Problem requirements → In the records that follow, find the line containing "[27 January, 1756](#27-January-1756)" and the line containing "여 음료 범주의 제품을", then transcribe both and every line between them exactly, omitting pictures.

Records for processing →
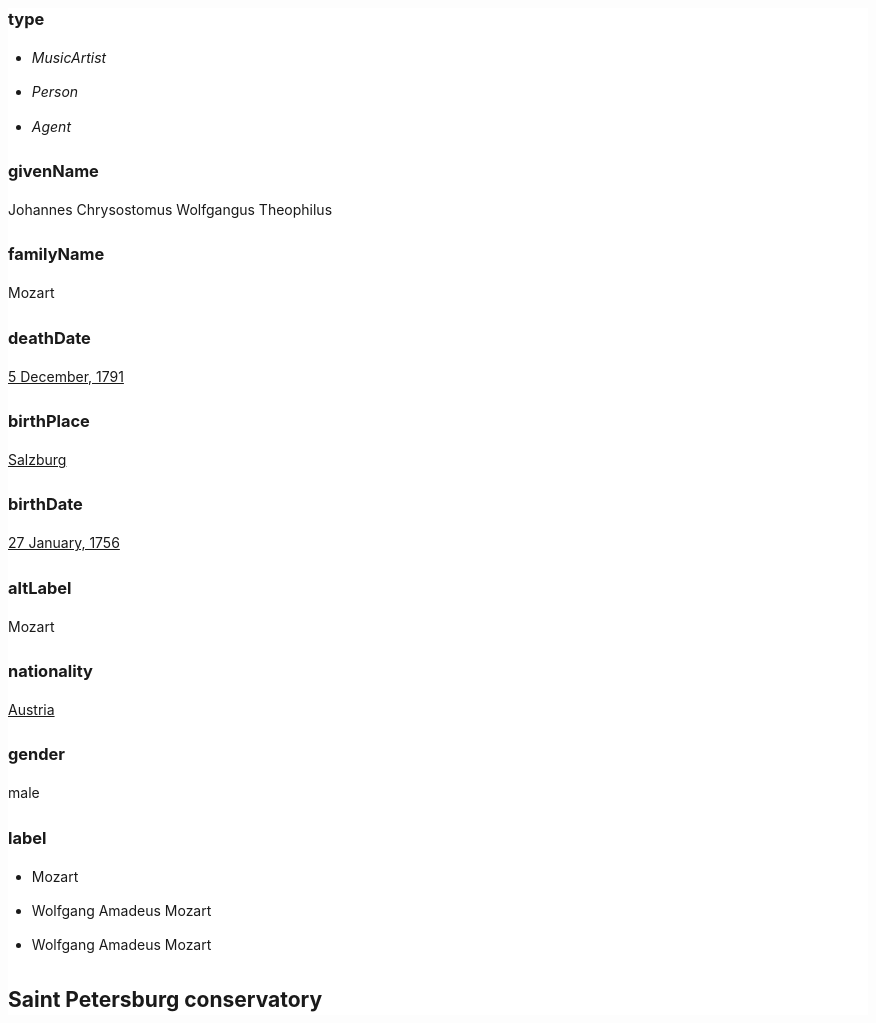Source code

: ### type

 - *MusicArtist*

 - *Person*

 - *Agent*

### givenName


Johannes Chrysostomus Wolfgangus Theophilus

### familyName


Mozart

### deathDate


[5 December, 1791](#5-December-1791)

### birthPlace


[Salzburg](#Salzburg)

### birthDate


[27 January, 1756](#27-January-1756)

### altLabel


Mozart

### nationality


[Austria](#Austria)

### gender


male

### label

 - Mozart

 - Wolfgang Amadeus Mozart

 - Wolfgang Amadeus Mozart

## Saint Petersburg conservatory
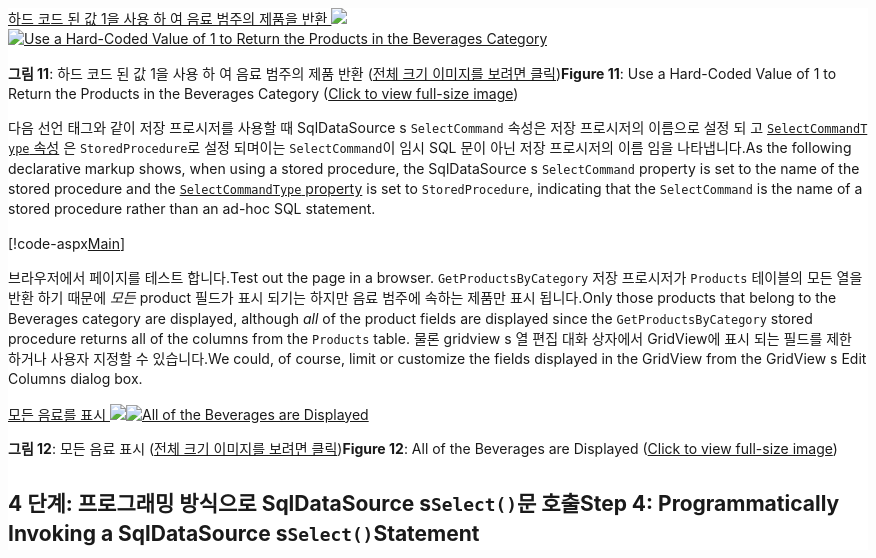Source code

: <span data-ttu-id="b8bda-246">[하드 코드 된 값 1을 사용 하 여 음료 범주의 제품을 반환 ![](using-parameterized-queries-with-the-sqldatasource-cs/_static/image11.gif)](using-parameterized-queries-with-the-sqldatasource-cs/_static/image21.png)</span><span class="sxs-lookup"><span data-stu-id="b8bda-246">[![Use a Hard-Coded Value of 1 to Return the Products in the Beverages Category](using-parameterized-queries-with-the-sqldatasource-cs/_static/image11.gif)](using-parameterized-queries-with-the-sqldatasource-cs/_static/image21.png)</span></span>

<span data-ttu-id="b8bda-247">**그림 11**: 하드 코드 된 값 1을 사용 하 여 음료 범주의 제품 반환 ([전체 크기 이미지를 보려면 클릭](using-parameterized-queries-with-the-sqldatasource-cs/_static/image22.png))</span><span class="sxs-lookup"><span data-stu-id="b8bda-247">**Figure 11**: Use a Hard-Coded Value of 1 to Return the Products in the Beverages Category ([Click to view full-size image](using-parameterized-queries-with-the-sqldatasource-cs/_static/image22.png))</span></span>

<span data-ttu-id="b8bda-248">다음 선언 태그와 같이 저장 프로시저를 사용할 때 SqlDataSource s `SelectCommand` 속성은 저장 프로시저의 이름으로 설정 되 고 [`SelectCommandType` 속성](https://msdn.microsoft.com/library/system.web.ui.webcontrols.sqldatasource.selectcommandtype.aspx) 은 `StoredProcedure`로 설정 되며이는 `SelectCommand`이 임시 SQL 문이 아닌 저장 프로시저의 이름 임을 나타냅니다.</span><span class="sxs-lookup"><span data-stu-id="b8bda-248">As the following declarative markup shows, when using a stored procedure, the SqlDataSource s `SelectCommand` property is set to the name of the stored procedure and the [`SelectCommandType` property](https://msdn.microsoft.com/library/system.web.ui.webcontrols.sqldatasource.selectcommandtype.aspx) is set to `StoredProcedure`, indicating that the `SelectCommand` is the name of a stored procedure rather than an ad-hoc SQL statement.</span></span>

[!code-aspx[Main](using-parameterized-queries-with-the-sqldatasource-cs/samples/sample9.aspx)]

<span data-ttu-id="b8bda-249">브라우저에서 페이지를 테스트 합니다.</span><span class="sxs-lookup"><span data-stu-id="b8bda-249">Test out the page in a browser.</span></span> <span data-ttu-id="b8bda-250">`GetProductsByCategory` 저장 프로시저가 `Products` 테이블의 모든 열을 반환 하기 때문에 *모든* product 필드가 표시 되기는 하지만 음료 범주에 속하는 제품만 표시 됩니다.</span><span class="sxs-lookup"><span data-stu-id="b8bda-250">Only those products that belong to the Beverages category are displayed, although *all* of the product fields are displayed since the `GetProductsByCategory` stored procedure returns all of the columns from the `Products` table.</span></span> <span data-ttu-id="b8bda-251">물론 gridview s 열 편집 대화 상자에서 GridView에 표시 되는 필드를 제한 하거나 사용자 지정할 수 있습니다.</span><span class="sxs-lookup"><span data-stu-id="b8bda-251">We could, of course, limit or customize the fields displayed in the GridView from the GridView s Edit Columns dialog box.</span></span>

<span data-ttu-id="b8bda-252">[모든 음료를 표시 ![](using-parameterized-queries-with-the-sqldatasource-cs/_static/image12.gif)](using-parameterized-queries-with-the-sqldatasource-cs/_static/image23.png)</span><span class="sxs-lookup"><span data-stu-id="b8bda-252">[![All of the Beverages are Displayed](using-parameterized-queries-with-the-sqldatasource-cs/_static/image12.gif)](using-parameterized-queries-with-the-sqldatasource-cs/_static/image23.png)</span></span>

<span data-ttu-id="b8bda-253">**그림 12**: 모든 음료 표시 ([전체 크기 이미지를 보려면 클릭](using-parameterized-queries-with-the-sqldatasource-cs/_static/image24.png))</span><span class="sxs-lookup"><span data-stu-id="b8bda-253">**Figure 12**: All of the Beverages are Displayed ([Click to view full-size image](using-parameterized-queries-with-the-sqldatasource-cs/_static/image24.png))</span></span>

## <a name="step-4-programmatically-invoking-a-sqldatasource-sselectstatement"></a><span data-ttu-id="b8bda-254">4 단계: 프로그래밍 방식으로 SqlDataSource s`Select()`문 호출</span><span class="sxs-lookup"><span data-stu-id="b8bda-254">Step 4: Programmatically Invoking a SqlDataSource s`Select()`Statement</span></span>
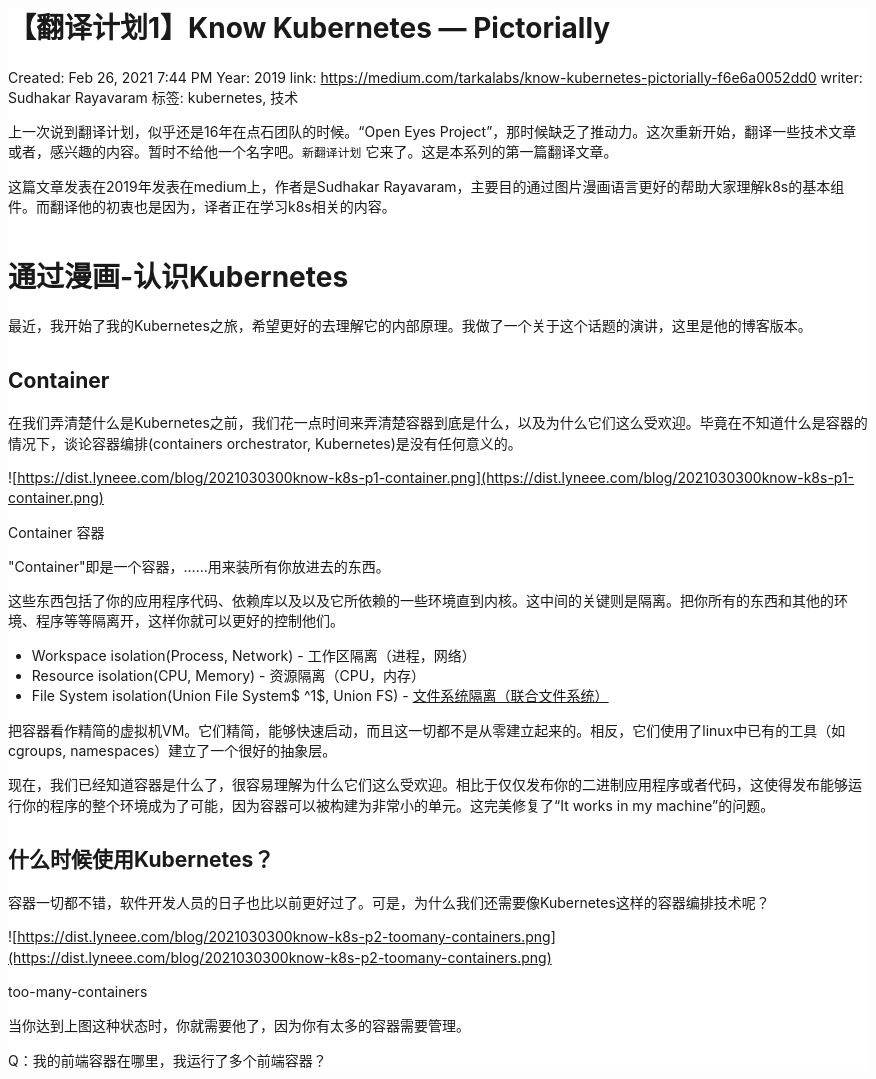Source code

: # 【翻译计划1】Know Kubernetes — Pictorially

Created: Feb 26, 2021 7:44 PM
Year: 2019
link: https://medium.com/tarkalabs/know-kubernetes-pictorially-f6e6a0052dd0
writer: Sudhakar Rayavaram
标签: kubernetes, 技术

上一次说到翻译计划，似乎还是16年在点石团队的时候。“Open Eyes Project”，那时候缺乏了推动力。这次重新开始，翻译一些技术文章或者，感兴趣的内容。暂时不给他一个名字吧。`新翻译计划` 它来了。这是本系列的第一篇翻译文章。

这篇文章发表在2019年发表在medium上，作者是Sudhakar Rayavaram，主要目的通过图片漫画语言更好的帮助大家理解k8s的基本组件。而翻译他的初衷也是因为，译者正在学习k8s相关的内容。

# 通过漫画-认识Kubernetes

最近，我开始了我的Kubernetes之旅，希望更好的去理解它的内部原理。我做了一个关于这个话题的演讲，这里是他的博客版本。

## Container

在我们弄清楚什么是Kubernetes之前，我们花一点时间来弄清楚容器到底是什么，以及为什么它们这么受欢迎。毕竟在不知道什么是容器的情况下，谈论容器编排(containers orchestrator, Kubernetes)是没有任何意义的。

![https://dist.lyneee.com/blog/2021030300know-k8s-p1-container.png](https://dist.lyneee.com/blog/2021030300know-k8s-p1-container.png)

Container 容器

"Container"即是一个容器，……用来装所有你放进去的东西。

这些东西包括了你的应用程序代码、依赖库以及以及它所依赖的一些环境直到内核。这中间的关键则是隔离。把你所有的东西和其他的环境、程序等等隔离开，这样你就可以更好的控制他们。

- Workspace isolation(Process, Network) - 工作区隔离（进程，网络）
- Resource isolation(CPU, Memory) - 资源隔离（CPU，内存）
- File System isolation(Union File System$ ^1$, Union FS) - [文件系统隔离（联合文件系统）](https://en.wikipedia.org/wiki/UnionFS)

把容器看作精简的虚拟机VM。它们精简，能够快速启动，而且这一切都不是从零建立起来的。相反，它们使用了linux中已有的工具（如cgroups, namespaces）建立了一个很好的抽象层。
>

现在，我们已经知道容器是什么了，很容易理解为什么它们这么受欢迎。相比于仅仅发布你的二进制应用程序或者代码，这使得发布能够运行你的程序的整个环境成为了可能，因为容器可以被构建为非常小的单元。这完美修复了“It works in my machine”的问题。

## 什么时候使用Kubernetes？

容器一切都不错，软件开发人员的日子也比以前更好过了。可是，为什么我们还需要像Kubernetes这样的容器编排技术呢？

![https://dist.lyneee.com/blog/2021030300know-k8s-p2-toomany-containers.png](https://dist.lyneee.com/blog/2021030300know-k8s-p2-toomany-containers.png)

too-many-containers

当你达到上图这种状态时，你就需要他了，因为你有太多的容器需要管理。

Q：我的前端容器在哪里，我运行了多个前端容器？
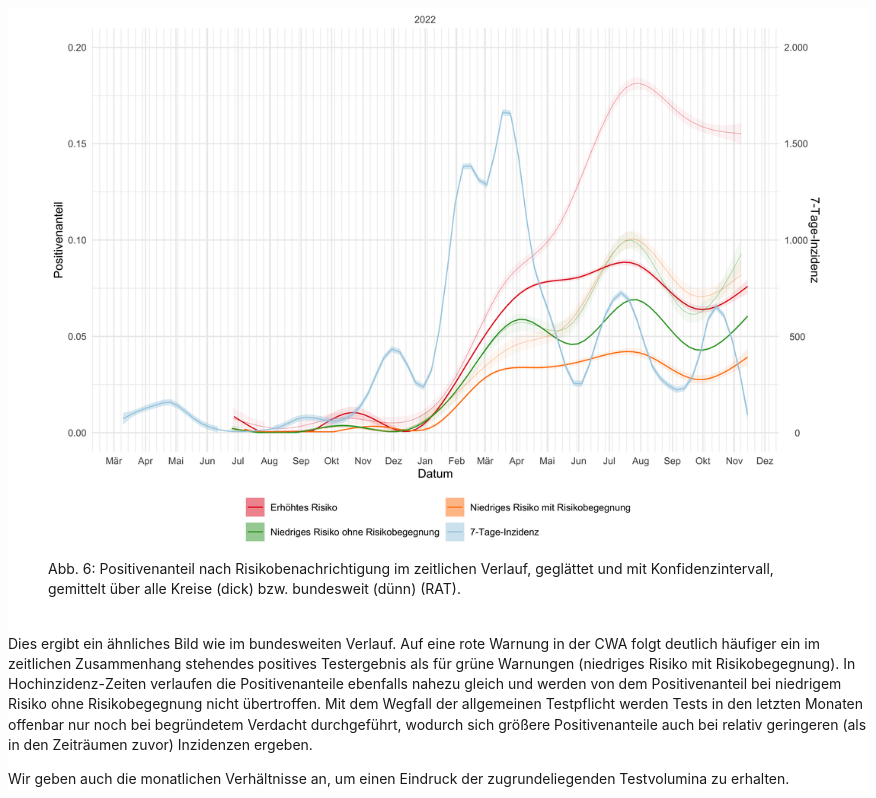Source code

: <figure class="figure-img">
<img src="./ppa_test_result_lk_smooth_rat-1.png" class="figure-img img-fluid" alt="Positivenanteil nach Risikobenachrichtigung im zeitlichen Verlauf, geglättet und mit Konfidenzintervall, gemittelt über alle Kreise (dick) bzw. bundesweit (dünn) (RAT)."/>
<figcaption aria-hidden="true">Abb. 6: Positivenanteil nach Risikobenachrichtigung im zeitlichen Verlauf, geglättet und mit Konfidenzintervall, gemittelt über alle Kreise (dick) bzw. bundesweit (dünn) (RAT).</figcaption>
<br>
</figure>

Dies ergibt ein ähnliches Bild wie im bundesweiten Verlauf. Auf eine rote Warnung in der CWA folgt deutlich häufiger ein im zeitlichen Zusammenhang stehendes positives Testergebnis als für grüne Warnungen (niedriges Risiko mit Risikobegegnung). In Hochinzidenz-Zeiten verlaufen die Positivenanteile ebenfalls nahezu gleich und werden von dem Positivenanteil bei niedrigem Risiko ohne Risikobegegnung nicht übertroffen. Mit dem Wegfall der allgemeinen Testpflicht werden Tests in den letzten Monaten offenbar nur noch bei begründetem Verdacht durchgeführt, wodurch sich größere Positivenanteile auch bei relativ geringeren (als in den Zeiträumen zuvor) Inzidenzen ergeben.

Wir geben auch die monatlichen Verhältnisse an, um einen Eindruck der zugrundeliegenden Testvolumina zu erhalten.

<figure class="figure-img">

Response →
[27 January, 1756](#27-January-1756)

### altLabel


Mozart

### nationality


[Austria](#Austria)

### gender


male

### label

 - Mozart

 - Wolfgang Amadeus Mozart

 - Wolfgang Amadeus Mozart

## Saint Petersburg conservatory
Source code

: <span data-ttu-id="b8bda-246">[하드 코드 된 값 1을 사용 하 여 음료 범주의 제품을 반환 ![](using-parameterized-queries-with-the-sqldatasource-cs/_static/image11.gif)](using-parameterized-queries-with-the-sqldatasource-cs/_static/image21.png)</span><span class="sxs-lookup"><span data-stu-id="b8bda-246">[![Use a Hard-Coded Value of 1 to Return the Products in the Beverages Category](using-parameterized-queries-with-the-sqldatasource-cs/_static/image11.gif)](using-parameterized-queries-with-the-sqldatasource-cs/_static/image21.png)</span></span>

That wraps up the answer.